Selon elle, "les professionnels de la restauration devront accepter que les ex-apprentis aient besoin de plus de soutien, le niveau d’expertise professionnelle ne sera pas à la hauteur, le diplôme, lui, le sera." D’ici la sortie de formation, la directrice et le personnel mettent leur énergie dans toujours plus d’agilité dans la planification, et d’imagination afin de stimuler les élèves et apprentis.
"Pour le moment le taux de rupture reste stable, à 8% ce n’est pas plus que d’habitude" remarque-t-elle. Mais " il faut toujours être à l’écoute des formateurs, pour suivre les groupes ou les classes qui décrochent et ces dernières semaines, nous avons fait en sorte qu’une assistante sociale puisse rencontrer les jeunes, afin d’être réactifs en cas de détresse."
L’équilibre est donc fragile, le taux d’absence injustifiée et de non-connexion aux sessions en virtuel semble augmenter.

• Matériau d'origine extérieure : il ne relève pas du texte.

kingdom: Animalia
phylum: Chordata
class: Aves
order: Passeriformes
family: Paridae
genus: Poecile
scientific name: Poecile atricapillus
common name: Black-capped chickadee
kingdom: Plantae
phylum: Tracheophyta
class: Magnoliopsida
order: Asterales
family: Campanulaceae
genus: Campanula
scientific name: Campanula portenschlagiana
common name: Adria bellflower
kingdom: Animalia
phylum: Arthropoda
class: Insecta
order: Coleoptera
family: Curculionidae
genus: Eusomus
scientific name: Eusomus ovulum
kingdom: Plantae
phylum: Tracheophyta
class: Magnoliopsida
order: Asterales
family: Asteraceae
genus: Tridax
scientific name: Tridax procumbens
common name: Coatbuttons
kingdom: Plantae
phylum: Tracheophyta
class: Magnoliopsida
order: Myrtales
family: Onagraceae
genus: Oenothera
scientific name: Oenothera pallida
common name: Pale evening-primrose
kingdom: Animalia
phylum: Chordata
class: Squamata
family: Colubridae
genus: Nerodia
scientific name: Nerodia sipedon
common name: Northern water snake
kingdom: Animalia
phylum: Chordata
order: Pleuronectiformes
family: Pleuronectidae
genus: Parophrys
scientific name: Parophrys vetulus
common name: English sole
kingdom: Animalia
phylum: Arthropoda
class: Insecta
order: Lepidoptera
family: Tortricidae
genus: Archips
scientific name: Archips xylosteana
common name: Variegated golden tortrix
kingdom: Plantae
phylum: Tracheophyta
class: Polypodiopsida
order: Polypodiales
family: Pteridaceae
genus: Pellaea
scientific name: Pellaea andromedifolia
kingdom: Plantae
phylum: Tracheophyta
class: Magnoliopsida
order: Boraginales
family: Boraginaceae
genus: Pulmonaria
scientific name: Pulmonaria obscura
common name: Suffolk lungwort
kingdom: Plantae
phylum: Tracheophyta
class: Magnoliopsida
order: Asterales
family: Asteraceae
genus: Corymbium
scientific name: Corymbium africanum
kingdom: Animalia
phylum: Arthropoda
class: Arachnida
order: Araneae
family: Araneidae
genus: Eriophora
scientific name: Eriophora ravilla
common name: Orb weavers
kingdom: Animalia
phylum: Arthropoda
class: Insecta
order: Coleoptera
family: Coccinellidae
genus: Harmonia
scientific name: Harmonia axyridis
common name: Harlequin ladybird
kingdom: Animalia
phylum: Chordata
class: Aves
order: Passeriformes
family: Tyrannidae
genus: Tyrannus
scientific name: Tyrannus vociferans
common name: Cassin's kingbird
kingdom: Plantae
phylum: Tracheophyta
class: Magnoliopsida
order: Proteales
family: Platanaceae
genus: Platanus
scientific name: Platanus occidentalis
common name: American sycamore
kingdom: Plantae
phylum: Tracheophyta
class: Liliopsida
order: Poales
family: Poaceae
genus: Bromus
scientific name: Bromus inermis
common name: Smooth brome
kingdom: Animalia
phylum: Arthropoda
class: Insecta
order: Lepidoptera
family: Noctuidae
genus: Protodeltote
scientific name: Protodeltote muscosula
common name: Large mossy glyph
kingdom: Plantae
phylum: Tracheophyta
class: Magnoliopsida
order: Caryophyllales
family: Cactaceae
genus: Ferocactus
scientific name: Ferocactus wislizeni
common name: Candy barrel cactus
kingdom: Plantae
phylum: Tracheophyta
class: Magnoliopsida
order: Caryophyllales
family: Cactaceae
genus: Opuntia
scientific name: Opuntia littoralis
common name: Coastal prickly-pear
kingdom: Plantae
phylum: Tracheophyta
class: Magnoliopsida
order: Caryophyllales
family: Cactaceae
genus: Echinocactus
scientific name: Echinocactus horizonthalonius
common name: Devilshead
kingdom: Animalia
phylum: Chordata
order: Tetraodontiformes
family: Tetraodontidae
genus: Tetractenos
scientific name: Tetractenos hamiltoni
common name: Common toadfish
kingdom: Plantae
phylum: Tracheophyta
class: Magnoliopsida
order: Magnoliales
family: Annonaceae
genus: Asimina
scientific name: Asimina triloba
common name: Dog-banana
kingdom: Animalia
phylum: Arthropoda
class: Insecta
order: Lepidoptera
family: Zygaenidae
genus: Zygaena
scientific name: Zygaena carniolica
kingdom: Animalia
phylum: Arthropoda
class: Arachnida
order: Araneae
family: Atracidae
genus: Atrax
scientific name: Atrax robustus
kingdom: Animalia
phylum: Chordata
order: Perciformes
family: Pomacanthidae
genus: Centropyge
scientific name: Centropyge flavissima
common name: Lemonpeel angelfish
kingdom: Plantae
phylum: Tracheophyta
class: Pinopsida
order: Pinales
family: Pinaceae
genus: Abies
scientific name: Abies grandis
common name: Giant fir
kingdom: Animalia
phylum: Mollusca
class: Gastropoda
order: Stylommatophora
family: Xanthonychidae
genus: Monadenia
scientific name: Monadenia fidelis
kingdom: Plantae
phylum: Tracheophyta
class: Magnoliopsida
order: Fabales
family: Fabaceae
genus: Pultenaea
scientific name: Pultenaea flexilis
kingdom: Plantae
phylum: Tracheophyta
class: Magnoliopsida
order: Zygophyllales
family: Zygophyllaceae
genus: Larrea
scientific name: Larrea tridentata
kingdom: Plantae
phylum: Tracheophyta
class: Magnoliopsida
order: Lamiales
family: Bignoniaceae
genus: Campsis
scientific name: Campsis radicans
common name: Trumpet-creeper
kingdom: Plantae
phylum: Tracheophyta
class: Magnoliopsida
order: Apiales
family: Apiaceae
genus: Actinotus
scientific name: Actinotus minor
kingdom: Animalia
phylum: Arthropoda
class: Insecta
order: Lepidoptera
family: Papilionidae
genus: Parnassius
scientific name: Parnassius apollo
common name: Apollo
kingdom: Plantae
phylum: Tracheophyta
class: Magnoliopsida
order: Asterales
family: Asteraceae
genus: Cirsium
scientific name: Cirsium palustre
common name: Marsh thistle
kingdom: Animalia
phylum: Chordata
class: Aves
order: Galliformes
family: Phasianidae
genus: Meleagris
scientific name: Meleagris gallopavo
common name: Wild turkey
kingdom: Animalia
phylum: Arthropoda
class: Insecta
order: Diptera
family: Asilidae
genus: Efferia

Agir vite pour l'apprentissage
Certains enseignants estiment qu’il faut agir plus fort. Adrien Chauvin est restaurateur à Alençon, son établissement, l’Alezan, forme quatre apprentis. Lui a fermé ses portes. Il s’inquiète de cette perte de compétences des jeunes qui ont été privés de pratique.
Je suis jury au CFA, et on voit bien que la pratique n’est pas là.
Il est temps selon lui de mener une réflexion sur ces années « blanches » : faut-il ou non ajouter une 3e année de formation, est-ce possible ? "J’ai passé un coup de gueule sur les réseaux sociaux pour alerter sur le sujet. Les gamins ne peuvent pas avoir acquis en 6 mois de pratique ce qu’ils réalisent en 2 ans normalement."
Le restaurateur nuance : "tout dépend aussi du tempérament des jeunes : à l’examen certains me disent qu’ils n’ont rien cuisiné chez eux et qu’ils ont joué à la console ; tandis que d’autres ont décidé de faire le marché, de choisir leurs produits et préparer des plats à leur famille. L’envie, c’est cela aussi qui va faire la différence."